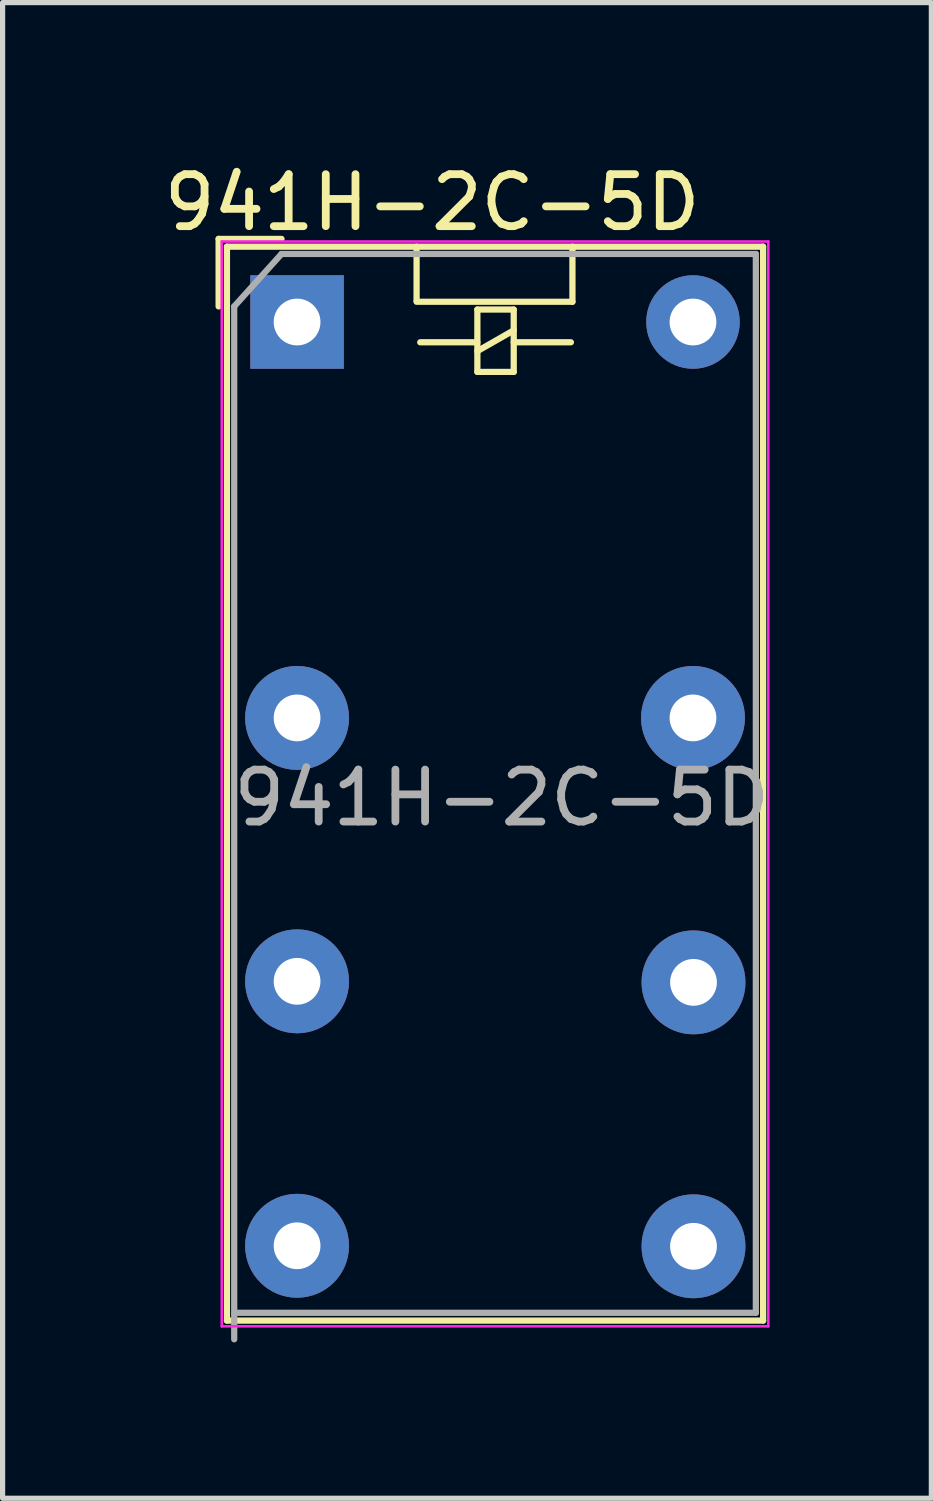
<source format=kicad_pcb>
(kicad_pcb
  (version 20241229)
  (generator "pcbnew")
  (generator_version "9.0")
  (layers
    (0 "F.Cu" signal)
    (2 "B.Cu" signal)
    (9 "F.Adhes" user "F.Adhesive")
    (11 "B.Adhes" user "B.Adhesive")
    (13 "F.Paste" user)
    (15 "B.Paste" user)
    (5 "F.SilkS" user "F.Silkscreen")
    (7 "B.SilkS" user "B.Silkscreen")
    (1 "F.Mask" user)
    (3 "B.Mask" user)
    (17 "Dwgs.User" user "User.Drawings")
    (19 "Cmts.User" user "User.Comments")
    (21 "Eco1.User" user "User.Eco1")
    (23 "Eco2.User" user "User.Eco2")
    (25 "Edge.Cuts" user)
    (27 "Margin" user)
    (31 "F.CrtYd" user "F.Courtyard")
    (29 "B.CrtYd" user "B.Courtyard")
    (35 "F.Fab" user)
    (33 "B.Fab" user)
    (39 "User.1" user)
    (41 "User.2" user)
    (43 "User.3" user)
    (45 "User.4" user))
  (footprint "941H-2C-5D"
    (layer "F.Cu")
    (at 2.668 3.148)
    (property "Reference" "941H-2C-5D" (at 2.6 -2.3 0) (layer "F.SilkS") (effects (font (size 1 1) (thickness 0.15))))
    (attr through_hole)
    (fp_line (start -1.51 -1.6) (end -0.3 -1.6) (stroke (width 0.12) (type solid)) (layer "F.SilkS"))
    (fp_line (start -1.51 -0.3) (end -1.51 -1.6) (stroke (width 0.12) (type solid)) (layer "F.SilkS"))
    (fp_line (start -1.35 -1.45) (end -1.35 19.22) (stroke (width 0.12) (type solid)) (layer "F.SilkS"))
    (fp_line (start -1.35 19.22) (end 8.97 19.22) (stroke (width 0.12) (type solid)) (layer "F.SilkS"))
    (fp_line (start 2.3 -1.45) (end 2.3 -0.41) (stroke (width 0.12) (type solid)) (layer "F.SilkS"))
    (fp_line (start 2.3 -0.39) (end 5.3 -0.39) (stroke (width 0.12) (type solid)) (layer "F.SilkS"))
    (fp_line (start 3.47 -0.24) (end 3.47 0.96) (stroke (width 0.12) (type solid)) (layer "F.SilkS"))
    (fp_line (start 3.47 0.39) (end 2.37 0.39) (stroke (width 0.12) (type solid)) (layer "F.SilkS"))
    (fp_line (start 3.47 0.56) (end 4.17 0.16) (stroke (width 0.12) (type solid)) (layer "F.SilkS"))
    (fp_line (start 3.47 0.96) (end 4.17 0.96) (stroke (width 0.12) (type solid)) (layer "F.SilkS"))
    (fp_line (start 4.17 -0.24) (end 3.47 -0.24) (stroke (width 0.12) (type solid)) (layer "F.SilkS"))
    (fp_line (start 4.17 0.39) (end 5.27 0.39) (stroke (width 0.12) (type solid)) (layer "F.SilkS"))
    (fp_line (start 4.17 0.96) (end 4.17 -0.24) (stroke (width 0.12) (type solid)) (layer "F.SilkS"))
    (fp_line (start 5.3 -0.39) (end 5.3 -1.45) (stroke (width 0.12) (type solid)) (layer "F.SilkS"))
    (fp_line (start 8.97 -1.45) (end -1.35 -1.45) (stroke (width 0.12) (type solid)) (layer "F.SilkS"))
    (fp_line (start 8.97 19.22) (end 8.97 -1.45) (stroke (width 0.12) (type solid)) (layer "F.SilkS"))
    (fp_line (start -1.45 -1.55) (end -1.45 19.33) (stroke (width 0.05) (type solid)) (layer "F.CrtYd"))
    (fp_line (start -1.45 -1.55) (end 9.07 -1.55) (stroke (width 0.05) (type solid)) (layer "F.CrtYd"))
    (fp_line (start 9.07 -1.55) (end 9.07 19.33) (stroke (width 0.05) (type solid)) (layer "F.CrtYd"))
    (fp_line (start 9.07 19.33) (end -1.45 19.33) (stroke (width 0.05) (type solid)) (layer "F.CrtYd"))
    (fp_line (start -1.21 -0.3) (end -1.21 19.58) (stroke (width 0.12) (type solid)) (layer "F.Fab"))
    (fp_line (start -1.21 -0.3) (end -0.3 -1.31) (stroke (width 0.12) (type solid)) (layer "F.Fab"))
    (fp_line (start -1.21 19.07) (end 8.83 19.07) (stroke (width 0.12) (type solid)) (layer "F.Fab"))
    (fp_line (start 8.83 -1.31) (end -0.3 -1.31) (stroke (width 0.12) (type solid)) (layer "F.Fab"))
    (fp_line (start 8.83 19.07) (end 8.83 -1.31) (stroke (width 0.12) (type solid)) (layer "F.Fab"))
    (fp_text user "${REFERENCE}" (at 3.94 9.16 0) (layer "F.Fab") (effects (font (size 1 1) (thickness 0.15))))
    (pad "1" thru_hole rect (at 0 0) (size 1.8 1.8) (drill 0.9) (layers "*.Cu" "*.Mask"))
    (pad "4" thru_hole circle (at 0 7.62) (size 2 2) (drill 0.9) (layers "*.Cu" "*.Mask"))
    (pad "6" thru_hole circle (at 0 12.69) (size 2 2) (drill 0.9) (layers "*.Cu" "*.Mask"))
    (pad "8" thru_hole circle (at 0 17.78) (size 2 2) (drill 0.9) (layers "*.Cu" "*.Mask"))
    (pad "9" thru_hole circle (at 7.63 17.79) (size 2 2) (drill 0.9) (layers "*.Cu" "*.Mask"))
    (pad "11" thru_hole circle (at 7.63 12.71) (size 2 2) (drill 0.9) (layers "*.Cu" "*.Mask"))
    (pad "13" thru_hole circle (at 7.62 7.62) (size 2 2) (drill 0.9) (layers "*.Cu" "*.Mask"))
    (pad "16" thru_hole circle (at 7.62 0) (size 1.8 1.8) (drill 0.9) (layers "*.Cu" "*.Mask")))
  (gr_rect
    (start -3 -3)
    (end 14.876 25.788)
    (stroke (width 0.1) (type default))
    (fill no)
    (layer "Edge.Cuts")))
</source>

* [Your goal]
Copy all lines of the records in which the string "Adhes" can be found.

* [Solution below]
    (9 "F.Adhes" user "F.Adhesive")
    (11 "B.Adhes" user "B.Adhesive")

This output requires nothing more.